The text of the resolution lays out how the House Intelligence Committee will conduct public hearings and how the House Judiciary Committee “shall report to the House of Representatives such resolutions, articles of impeachment, or other recommendations as it deems proper.”
The resolution also states that the minority may request witnesses to be called and issue subpoenas — but those subpoenas can only be issued “with the concurrence of the chair,” meaning that Democrats would have to sign off on any Republican-led subpoenas.
The resolution says that the House Intelligence Committee will write a report “setting forth its findings and any recommendations” and that the report will be transmitted to the Judiciary Committee and be made public.
Congressional Republicans and the White House have criticized the way Democrats are conducting the impeachment inquiry as unfair and secretive, and Republicans have called on the full House to hold a vote to authorize the inquiry.
Democrats say Thursday’s vote is not a formal authorization of the impeachment inquiry, but the decision to hold a vote may nevertheless serve to undercut the Trump administration talking point that the inquiry was illegitimate because it did not receive a full House vote.
House Democrats are discussing a time frame that would include public impeachment hearings before Thanksgiving and votes on whether to impeach Trump by Christmas, multiple Democratic sources have told CNN, though the timing remains fluid.
Democrats facing tough races under pressure
The vote on Thursday is expected to pass with the vast majority of Democrats in favor. But it will put pressure on a number of Democrats in tough reelection races to announce whether they approve of the inquiry.
Many of them have already decided to vote for it, discounting Republicans who say that they’ll lose their seats over a resolution that will lay out the procedure of the probe in dry terms.
The National Republican Congressional Committee’s press operation spent much of Wednesday warning that vulnerable Democrats are going to suffer whether they vote for the resolution or not, in either turning off the party’s base or independents opposed to impeaching Trump.
In one email, NRCC press secretary Michael McAdams listed several New Jersey Democrats in competitive House races and charged that “every one of them promised voters they’d deliver on issues like transportation, health care and better-paying jobs, but instead they’ve spent their time in Washington trying to remove President Trump from office.”
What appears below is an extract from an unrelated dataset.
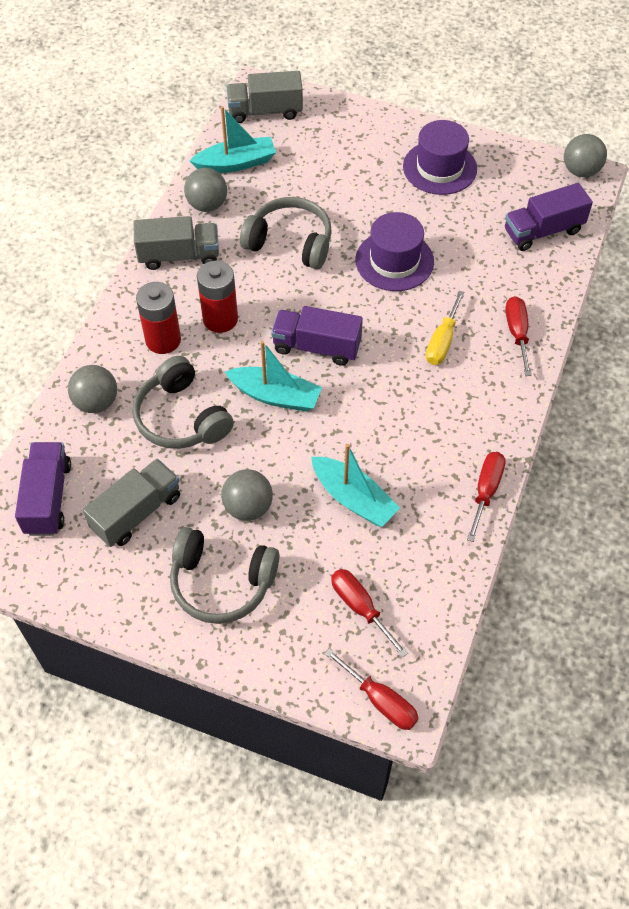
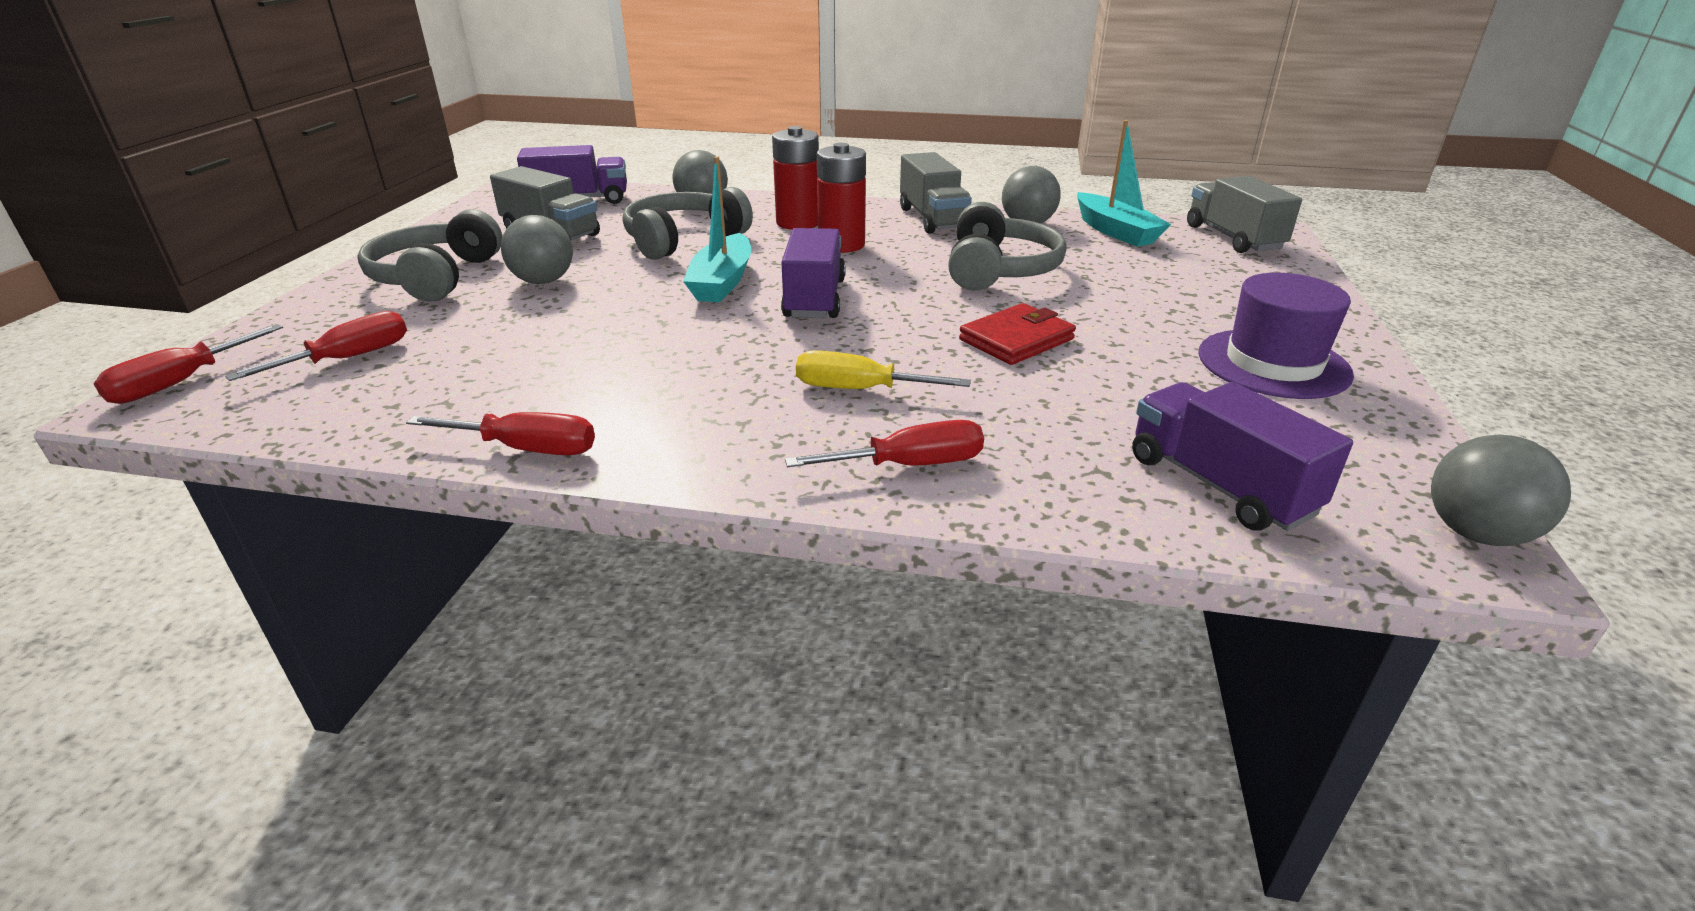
camera: 80 degrees right, 25 degrees down
turquoise boat [311,444,400,527] -> none
purple hat [355,212,434,291] -> red wallet [959,303,1076,365]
Rep. Tom Malinowski, one of the members McAdams named, is also one of the impeachment investigators. He said he is going to vote for the resolution in order to set the ground rules going forward.
“Some of their political operatives from Washington should come to the town halls that I’ve been having,” said Malinowski. “If they did, they wouldn’t be saying that defending the Constitution is something my constituents don’t care about. Those kinds of statements, I think, would be seen as insulting by the people that I represent.”
Another New Jersey Democrat, Rep. Josh Gottheimer, seemed slightly less enthused about voting for the resolution. He told CNN he “likely” would as a way “to get to the facts” without prejudging them. But Gottheimer said what’s “most important” to serving his district were several issues — cutting taxes, standing by cops, fire fighters and military veterans, keeping air and water clean and health care costs low — that did not include impeaching the President.
Almost all Republicans appear to be opposed to the resolution. Despite the seriousness of the allegations that Trump abused his power in asking a foreign government to investigate a political rival, the vote on Thursday will show how much Republicans in Congress support Trump—and how little they care for how Democrats have led the inquiry.
While Republicans have pushed for weeks to open the inquiry to the public, they argue that the Democrats’ move is too little, too late.
“You don’t get another chance to make a first impression,” Rep. Andy Biggs, an Arizona Republican and one of Trump’s strongest defenders in Congress, told CNN.